The internet of things ran amok last year, as security holes in “smart” devices exposed glaring problems with connected objects, like that time in October when hijacked security cameras and other electronics were used to take down parts of the internet. Now, the U.S. government is putting the IoT world on notice with a lawsuit against Taiwanese router manufacturer D-Link alleging shoddy security practices.
The lawsuit, filed by the Federal Trade Commission, accuses D-Link of a litany of security sins, including making default log-in credentials unchangeable, leaving user passwords in plain view on its smartphone apps, and making cameras and routers vulnerable to being remotely controlled.
FTC’s action is a “loud warning shot” for IoT companies, said Jeremy Goldman, a partner at law firm Frankfurt Kurnit Klein and Selz, who specializes in data security matters.
In a press release, D-Link said it will defend itself and called the allegations “unwarranted and baseless.”
The suit also throws the spotlight back on the question of regulation of the internet of things. While FTC is taking action in this case, it’s not necessarily the U.S. government agency responsible for overseeing the IoT sector.

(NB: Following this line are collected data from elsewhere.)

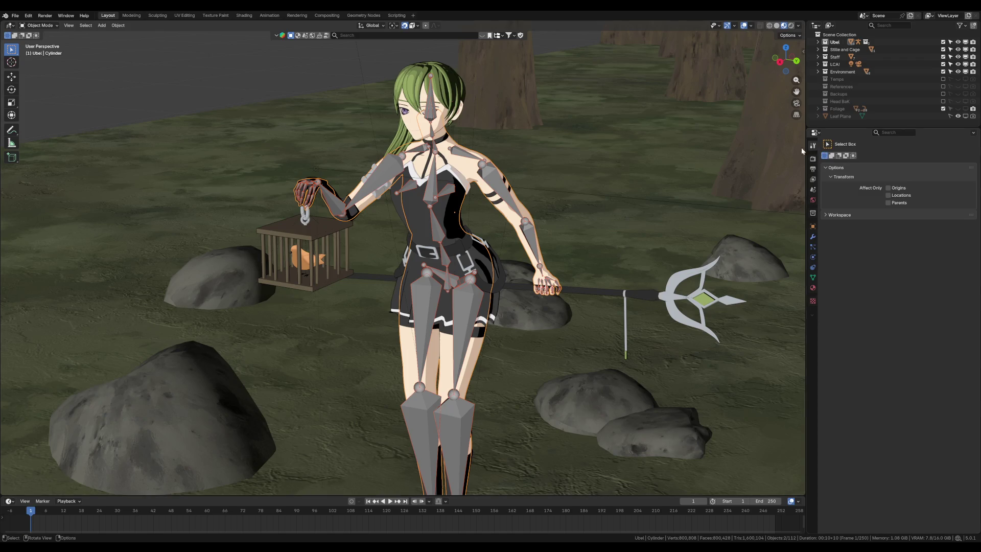
pyautogui.press('ctrl+Tab')
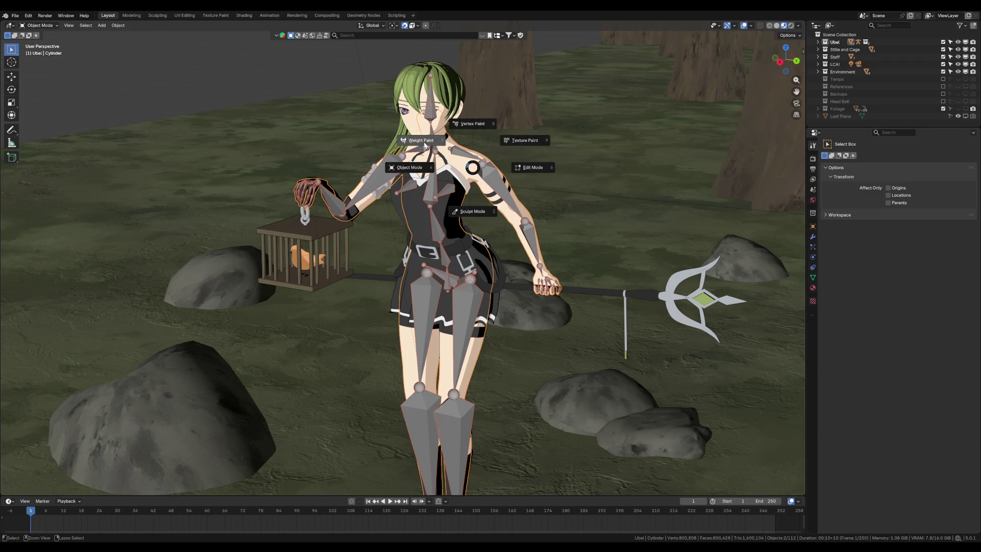
pyautogui.click(406, 142)
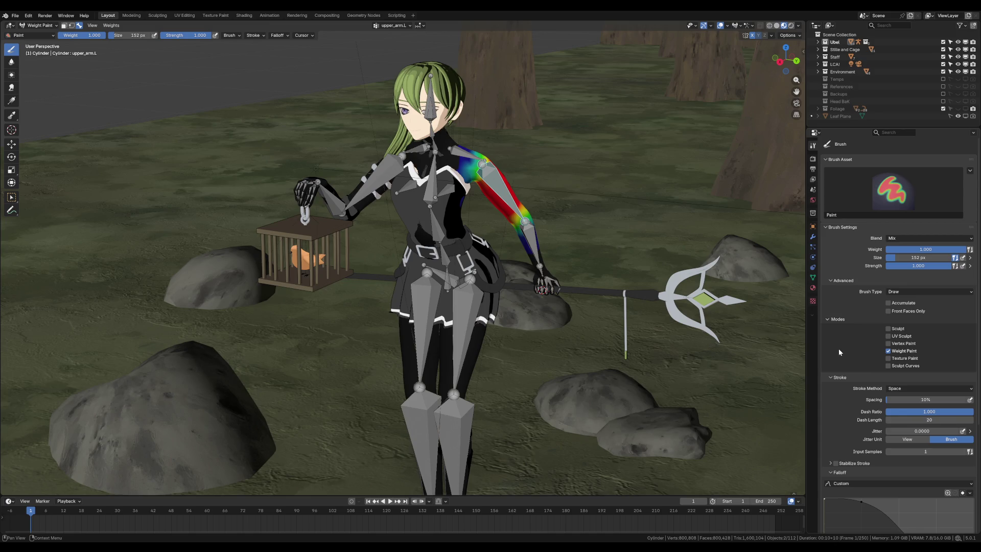
pyautogui.scroll(-5, 832, 377)
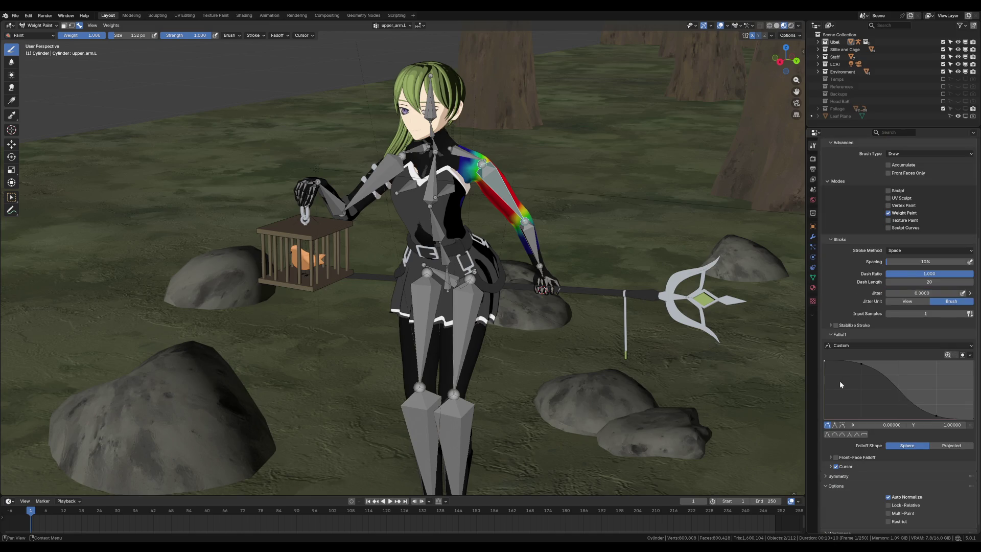
pyautogui.scroll(3, 842, 382)
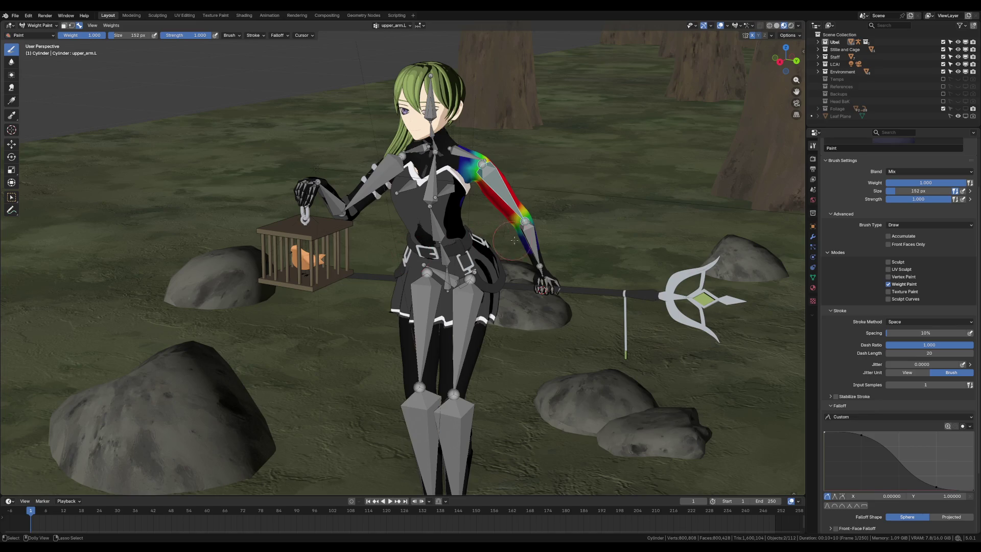
pyautogui.keyDown('ctrl'); pyautogui.click(532, 237); pyautogui.keyUp('ctrl')
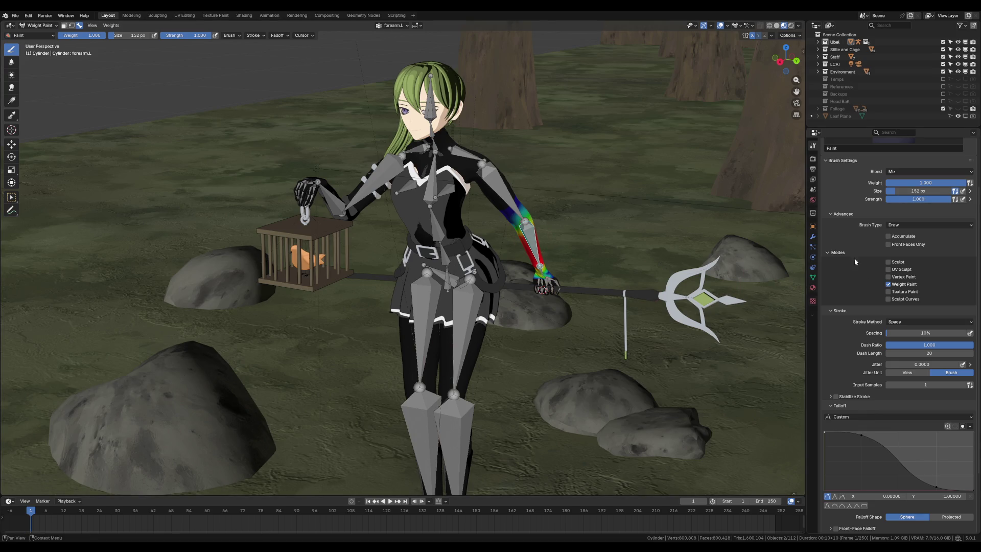
# Zoom the view to inspect the forearm.L weights blending from red mid-forearm to green and blue
pyautogui.scroll(-3, 859, 250)
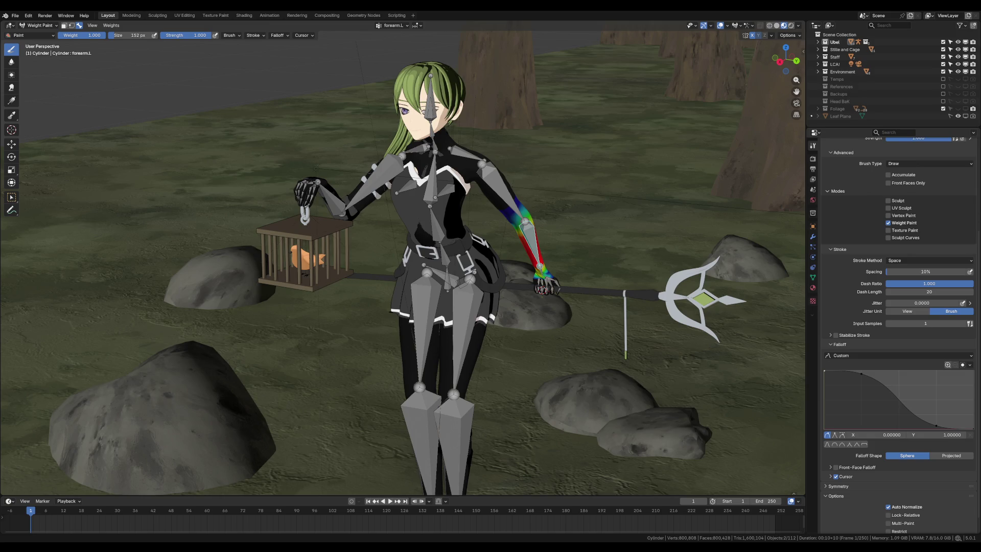
# Rotate the forearm.L pose bone to check deformation, then paint more weight onto the forearm
pyautogui.press('r')
pyautogui.press('Return')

In fact, it remains unclear who, exactly, should have purview over these devices. A case can be made for a plethora of three-letter agencies, including the Federal Communications Commission, the food and drug regulator, and the road transport regulator, as Nextgov points out. FTC itself has been at pains not to become the IoT’s top cop, preferring instead that the nascent industry self-regulate for now, so as not to strangle innovation in the cradle.
FTC’s suit asks for the court to order D-Link to improve its security practices and to pay FTC’s legal costs.